Родичи укоряют меня, что я держу портрет кисти Серова у себя дома просто так, без всяких предохранительных мер.
Кстати, этот портрет был на выставке Рихтера. Светик очень любил мою маму…
Вот наконец впервые и прозвучало имя Рихтера. Его Вера Ивановна вспоминала потом постоянно. Даже просто, как в эту минуту, рассказывая о своем детстве.
Мама воспитывала нас братом в умении во всем замечать прекрасное и ни в коем случае не пропускать его.
– Мам, – говорили мы, – ну что хорошего в цветочке, на который ты показываешь? Он же такой маленький.
– А какой он зато красивый! – отвечала она.
Или, если на улице было холодно и стоял мороз, мама показывала нам узоры на окнах и восхищалась, как они затейливо прекрасны.
Зимой нам с братом вымазывали лицо гусиным жиром, и мы в валенках и шубках отправлялись кататься на горку. Брали решето старое, дно его обмазывали навозом, заливали водой и получалась мазанка. На ней и шли кататься.
Царицыно же – такие холмы! Я с тех пор терпеть не могу плоские равнины.
Весной, когда бежали ручьи из талого снега, запускали кораблики.
Как тогда цвели вишни! Я навсегда запомнила голубое небо и цветущие деревья на его фоне! Летом ходили с няней по грибы, опята маленькие собирали.

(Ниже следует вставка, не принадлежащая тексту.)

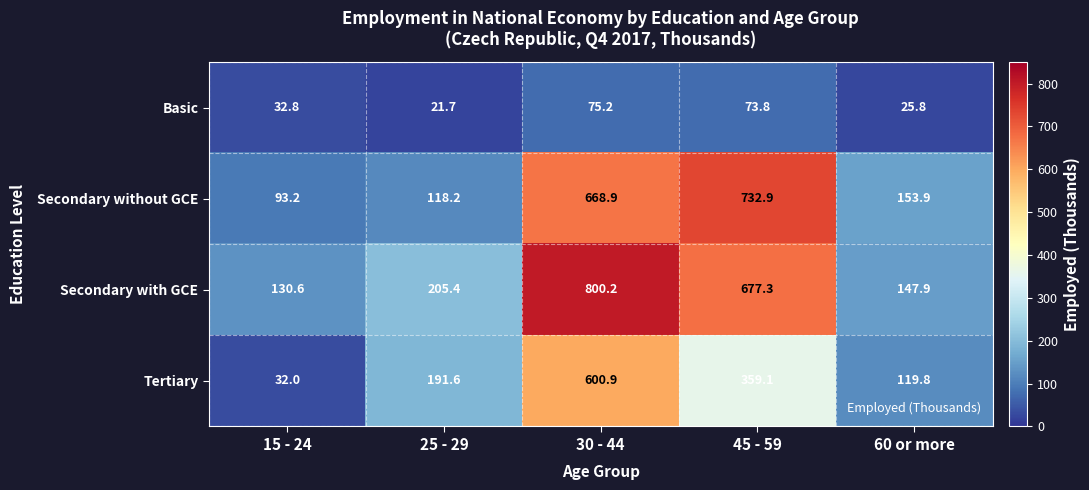

What is the difference between the second highest and minimum values in the Tertiary series?

327.1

С нами еще и папина кормилица жила. И папина мама. Так что я никогда не чувствовала ни мрака времени, в котором жила моя семья, ни напряжения. Хотя к родителям приезжали друзья, возвратившиеся из ссылки. И конечно же ни у кого из взрослых не было иллюзий по поводу той эпохи, в которую им выпало жить…
О прошлой жизни у нас дома, конечно же, вспоминали. От бабушки и папиной кормилицы я часто слышала о «мирном времени» – о периоде до Первой мировой. «В мирное время продавалось то-то…» – вспоминали они. А вот о революции не говорили. Просто это не было частью нашей жизни. Как-то не воспринималось, что наш род разорен. Дедушка же в Париж уехал. Я после лагеря, когда стало можно ездить за границу, была в Париже, проходила мимо его дома на рю Гюстав Доре рядом с парком Монсо. В этом доме уже жили другие люди.
Мама моя, может, тоже хотела уехать за границу. Она предвидела возможное будущее. Но папа не представлял себя за границей, он не видел жизни без фабрики. Папа хорошо во всем этом разбирался – его отец брал его на фабрику с 10 лет, водил в цеха, папа обожал это. Так дед готовил наследника.
Мне папа потом тоже рассказывал о том, какое чудо – фабрика Трех гор. Но при этом разговора о том, что все это царство раньше принадлежало нашей семье, никогда не было.
Когда в 1927 году папы не стало, рабочие Трехгорки несли его гроб из Солдатенковской, ныне Боткинской, больницы до Ваганьковского кладбища на своих руках.
А потом еще три года материально помогали нашей семье. В 1930 году мама попросила их больше не приходить – связь с нами стала уже небезопасна.
Кстати, в 1937 году, когда в стране начались повальные репрессии, за папой вновь пришли мастера кровавых дел НКВД, решив, очевидно, довести до конца начинание своей предшественницы ВЧК. Узнав, что Ивана Николаевича нет дома, они переполошились – где же он может быть, не сбежал ли?
– На Ваганьковском кладбище, – ответила мама.
По инерции после ареста отца схватили и маму. Но ее довольно быстро выпустили, а мне домашние сказали, что мама уезжала навещать тетю.
А потом мы из Царицыно перебрались на улицу Фурманова, нынешний Нащокинский, в дом дедушки.
Дедушка Гучков, хоть и являлся московским головой, богатым не был. При этом никогда не брал жалование, а складывал его в ящичек, из которого в специальный день раздавал деньги нуждающимся.